REQUIRED WORK:
Could you output the text lines from all the rows below as a Markdown table with the columns No. and Line, numbering each line, skipping blank lines, and leaving out the pictures?

§

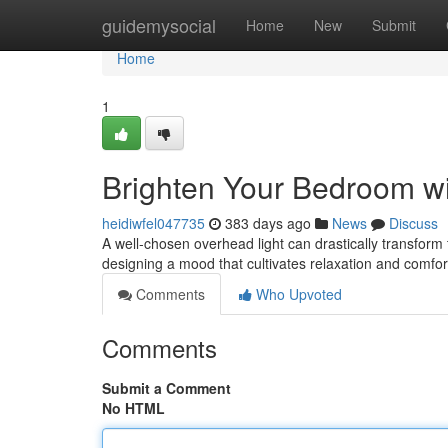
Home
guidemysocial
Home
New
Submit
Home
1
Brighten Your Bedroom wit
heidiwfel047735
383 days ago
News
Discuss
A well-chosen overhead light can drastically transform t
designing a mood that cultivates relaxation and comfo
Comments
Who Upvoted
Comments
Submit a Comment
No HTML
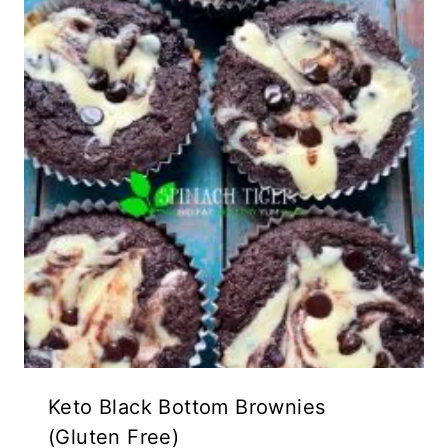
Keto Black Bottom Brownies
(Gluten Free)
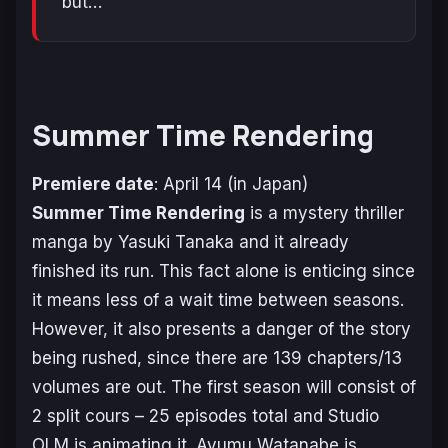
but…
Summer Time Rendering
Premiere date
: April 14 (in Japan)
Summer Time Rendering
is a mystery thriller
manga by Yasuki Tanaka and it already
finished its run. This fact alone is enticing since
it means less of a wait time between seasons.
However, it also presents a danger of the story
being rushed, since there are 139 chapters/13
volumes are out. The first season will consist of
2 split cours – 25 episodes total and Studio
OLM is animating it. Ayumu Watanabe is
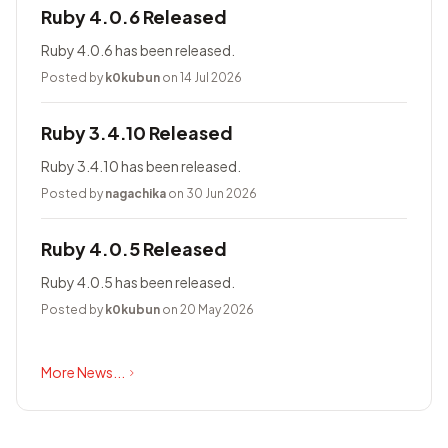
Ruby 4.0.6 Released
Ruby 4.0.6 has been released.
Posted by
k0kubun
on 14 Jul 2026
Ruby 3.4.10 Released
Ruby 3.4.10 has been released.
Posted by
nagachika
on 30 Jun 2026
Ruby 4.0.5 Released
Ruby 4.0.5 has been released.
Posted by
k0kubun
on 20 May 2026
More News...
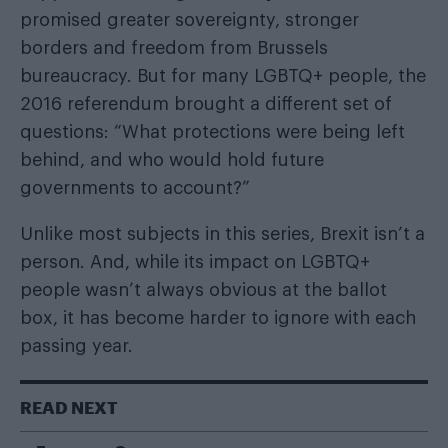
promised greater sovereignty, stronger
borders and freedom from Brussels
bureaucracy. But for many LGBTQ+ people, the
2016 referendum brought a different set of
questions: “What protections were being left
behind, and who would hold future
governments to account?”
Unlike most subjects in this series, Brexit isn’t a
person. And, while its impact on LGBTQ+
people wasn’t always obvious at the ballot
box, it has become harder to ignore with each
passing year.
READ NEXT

§

RESULT:
| No. | Line |
|---|---|
| 1 | Home |
| 2 | guidemysocial |
| 3 | Home |
| 4 | New |
| 5 | Submit |
| 6 | Home |
| 7 | 1 |
| 8 | Brighten Your Bedroom wit |
| 9 | heidiwfel047735 |
| 10 | 383 days ago |
| 11 | News |
| 12 | Discuss |
| 13 | A well-chosen overhead light can drastically transform t |
| 14 | designing a mood that cultivates relaxation and comfo |
| 15 | Comments |
| 16 | Who Upvoted |
| 17 | Comments |
| 18 | Submit a Comment |
| 19 | No HTML |
| 20 | Keto Black Bottom Brownies |
| 21 | (Gluten Free) |
| 22 | but… |
| 23 | Summer Time Rendering |
| 24 | Premiere date |
| 25 | : April 14 (in Japan) |
| 26 | Summer Time Rendering |
| 27 | is a mystery thriller |
| 28 | manga by Yasuki Tanaka and it already |
| 29 | finished its run. This fact alone is enticing since |
| 30 | it means less of a wait time between seasons. |
| 31 | However, it also presents a danger of the story |
| 32 | being rushed, since there are 139 chapters/13 |
| 33 | volumes are out. The first season will consist of |
| 34 | 2 split cours – 25 episodes total and Studio |
| 35 | OLM is animating it. Ayumu Watanabe is |
| 36 | Ruby 4.0.6 Released |
| 37 | Ruby 4.0.6 has been released. |
| 38 | Posted by |
| 39 | k0kubun |
| 40 | on 14 Jul 2026 |
| 41 | Ruby 3.4.10 Released |
| 42 | Ruby 3.4.10 has been released. |
| 43 | Posted by |
| 44 | nagachika |
| 45 | on 30 Jun 2026 |
| 46 | Ruby 4.0.5 Released |
| 47 | Ruby 4.0.5 has been released. |
| 48 | Posted by |
| 49 | k0kubun |
| 50 | on 20 May 2026 |
| 51 | More News... |
| 52 | promised greater sovereignty, stronger |
| 53 | borders and freedom from Brussels |
| 54 | bureaucracy. But for many LGBTQ+ people, the |
| 55 | 2016 referendum brought a different set of |
| 56 | questions: “What protections were being left |
| 57 | behind, and who would hold future |
| 58 | governments to account?” |
| 59 | Unlike most subjects in this series, Brexit isn’t a |
| 60 | person. And, while its impact on LGBTQ+ |
| 61 | people wasn’t always obvious at the ballot |
| 62 | box, it has become harder to ignore with each |
| 63 | passing year. |
| 64 | READ NEXT |